When news of the AIDS epidemic first burst on-stage, you saw a very dramatic change in jewelry and how it was worn. We’re going back to the 1970’s. Right before the AIDS epidemic, large long earrings were in style. Remember shoulder dusters. But as awareness of AIDS spread, most women stopped wearing earrings for awhile. Then gradually, they began wearing studs. Then very small hoops. It wasn’t until around 2004, that some women wore the “new” chandelier earrings, and you saw longer earrings on actresses as they paraded down the red carpets of one award show after another.

Prior to AIDS, the necklace style was for longer necklaces – 24” to 36” long.
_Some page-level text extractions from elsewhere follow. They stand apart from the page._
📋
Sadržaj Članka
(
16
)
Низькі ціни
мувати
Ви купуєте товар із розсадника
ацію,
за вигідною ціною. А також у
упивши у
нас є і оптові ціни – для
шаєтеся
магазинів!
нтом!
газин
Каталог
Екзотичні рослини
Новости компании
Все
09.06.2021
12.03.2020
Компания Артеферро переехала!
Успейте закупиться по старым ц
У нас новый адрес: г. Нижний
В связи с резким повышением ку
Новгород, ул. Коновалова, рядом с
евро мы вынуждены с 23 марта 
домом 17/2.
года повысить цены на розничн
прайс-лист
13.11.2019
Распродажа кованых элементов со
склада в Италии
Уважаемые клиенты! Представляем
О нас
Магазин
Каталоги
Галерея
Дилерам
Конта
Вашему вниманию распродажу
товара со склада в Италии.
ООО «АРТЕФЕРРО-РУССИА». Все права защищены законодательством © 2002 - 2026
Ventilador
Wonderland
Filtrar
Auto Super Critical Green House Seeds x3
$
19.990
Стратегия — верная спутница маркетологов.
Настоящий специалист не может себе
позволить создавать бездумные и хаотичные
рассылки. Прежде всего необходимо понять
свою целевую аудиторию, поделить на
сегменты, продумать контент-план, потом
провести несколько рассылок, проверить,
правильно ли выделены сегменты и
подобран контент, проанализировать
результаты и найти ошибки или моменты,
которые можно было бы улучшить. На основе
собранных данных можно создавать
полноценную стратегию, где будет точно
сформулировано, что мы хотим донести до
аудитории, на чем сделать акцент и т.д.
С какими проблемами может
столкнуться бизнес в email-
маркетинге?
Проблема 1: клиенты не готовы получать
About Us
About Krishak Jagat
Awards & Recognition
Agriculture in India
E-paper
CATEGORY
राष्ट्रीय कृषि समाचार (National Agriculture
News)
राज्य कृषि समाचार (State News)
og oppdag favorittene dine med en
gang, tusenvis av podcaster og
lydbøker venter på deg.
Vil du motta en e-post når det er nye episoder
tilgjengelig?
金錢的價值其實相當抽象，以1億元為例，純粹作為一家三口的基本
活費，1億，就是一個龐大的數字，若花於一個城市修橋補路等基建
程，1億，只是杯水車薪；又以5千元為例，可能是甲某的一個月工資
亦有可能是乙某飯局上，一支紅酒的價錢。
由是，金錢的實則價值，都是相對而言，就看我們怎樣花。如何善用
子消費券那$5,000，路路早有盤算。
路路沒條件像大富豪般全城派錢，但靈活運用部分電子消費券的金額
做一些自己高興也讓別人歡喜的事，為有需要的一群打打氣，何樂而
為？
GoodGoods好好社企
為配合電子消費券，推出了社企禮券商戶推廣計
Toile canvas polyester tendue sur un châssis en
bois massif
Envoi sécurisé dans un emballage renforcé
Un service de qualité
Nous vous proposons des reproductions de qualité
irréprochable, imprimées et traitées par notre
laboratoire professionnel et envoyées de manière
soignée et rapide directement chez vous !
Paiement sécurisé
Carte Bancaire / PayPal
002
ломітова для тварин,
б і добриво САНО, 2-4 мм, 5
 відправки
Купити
The necklaces were full – multi-strand, lots of charms and dangles. Again, as awareness of AIDS spread, the necklace profile changed rapidly to no necklace at all, or to thin, short chains and chokers. You would typically find ONE charm, not many, on a necklace. Attention was pulled away from the genital area, the navel and the breasts, all the way back up to the face.

Prior to AIDS, necklaces and earrings were the best-sellers in the shop. After AIDS, it became bracelets. Holding hands. Not necking. Not fondling. Not sexual intercourse. Holding hands was now the acceptable norm. This was safe.

Body piercings came into major vogue during the 1970s. And look at what typically got pierced. Noses, belly buttons, eyebrows, lips. Think of this as a big Body Chart for safe sex.

As society became more understanding of AIDS and how it is spread, the jewelry became larger. It extended to more areas of the body. People wore more of it. But in 2009, it was stilled restrained, when compared to what people wore before the 1970s.

In the sexual hunt between the sexes, jewelry plays an important boundary-defining role. Let’s not forget about this. Jewelry does not have to be visibly erotic, or include visual representations of sexual symbols, in order to play a role in sexuality – a role that helps the hunter and the hunted define some acceptable rules for interacting without verbal communication.